Il Giro pieno di cerotti e ferite è ripartito per Foligno facendo l’amara conta di costole rotte e di femori spezzati sulle strade che l’hanno condotto a Montecassino. Troppe cadute sempre più disastrose su strade dagli asfalti usurati e rattoppati stanno decimando una corsa che assomiglia tanto a un capolavoro di Altman di tanti anni fa dallo strano titolo “Non si uccidono così i cavalli?”. Nel film stremati erano i ballerini obbligati a danzare senza interruzioni. Nel Giro sono i ciclisti che devono fare gli equilibristi di fronte al continuo susseguirsi di rotonde e spartitraffico inseriti su strade scivolose come saponette. Anche ieri nei pressi di Foligno un’altra sbandata con Ventoso, spagnolo della Movistar, finito contro le transenne con le ossa peste mentre si filava a oltre 50 km all’ora. La lista dei ritirati si allunga di giorno in giorno. Oggi potrebbe non partire anche Michele Scarponi.
La Gazzetta che organizza il Giro, dopo la mattanza generale di Montecassino, ha messo sotto accusa anche i nuovi materiali altamente tecnologici che renderebbero meno efficienti i freni. Rabbia, disappunto, e soprattutto dolore perché le cadute fanno male, anche se i corridori hanno una capacità di sopportazione come pochi altri. Ne ha dato prova, per citare un caso di un campione troppo sfortunato quest’anno, Joaquim Rodriguez che era venuto al Giro per vincerlo anche se aveva due costole incrinate dopo le cadute nelle classiche delle Ardenne. Nella carambola generale dell’altro giorno, Purito disarcionato dalla bici si è fratturato un dito e una terza costola. Stordito e sofferente, ha cercato di salvare il suo Giro tentando l’impossibile, Sconvolto dal dolore e dalla fatica lo spagnolo ha voluto comunque terminare la tappa prima di ritirarsi. Con queste scene negli occhi e nella mente, sotto una pioggia che come la nuvola di Fantozzi sembra perseguitare il Giro, il gruppo ha svogliatamente pedalato verso Foligno.

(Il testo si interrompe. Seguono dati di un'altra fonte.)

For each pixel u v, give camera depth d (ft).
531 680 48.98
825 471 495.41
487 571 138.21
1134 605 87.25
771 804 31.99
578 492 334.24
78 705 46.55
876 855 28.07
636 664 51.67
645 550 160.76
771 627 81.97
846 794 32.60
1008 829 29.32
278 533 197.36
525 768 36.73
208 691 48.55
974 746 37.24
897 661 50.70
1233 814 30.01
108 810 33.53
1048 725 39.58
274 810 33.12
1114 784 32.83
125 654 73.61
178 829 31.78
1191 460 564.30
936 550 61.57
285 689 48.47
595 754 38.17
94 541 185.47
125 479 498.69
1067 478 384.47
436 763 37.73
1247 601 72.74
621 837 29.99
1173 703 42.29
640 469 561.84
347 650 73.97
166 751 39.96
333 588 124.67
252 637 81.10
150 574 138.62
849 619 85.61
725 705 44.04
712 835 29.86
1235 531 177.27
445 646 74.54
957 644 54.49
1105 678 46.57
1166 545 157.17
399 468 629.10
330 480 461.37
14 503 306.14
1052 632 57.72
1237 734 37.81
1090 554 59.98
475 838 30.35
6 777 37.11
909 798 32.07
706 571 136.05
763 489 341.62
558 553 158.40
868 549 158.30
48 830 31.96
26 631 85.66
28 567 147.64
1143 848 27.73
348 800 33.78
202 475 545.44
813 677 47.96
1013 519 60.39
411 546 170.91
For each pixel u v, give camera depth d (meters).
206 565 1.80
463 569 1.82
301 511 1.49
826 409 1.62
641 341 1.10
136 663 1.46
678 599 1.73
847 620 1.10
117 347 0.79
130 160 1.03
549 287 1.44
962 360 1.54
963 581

Solo nel finale le squadre dei velocisti rimasti in corsa si sono messe a tirare per raggiungere un drappello di coraggiosi in fuga. Cannondale, la squadra di Viviani, e Giant Shimano che dopo aver perso Kittel punta su Mezgec, hanno fatto la parte del leone. Ma una volta raggiunti i cinque fuggitivi a tre km dal traguardo era il francese Nacer Bouhanni, autentico giocoliere negli spazi stretti e convulsi delle volate, a dare il colpo di reni vincente, un bis dopo il successo di Bari che conferma il giovane transalpino come il miglior sprint ancora in lizza al Giro. Secondo Nizzolo, terzo Mezgec. Classifica ovviamente immutata con due australiani sempre ai primi posti: il sempre più sorprendente Michael Matthews che anche ieri in maglia rosa ha disputato la volata piazzandosi quarto e, secondo a una manciata di secondi, Cadel Evans che dopo il colpaccio di Montecassino domina dall’alto tutti gli altri rivali per la vittoria finale, in particolare Quintana e Uran. I due colombiani che oggi potrebbero meditare una controffensiva su un percorso fatto per esaltare le loro qualità di scalatori puri: si arriva a Montecopiolo con un’ascesa finale di 18 km al 5 per cento dopo aver scalato il Carpegna, la montagna su cui si allenava Marco Pantani. Una tappa verità anche per le rinnovate ambizioni di Evans che comunque potrebbe anche diventare nuova maglia rosa.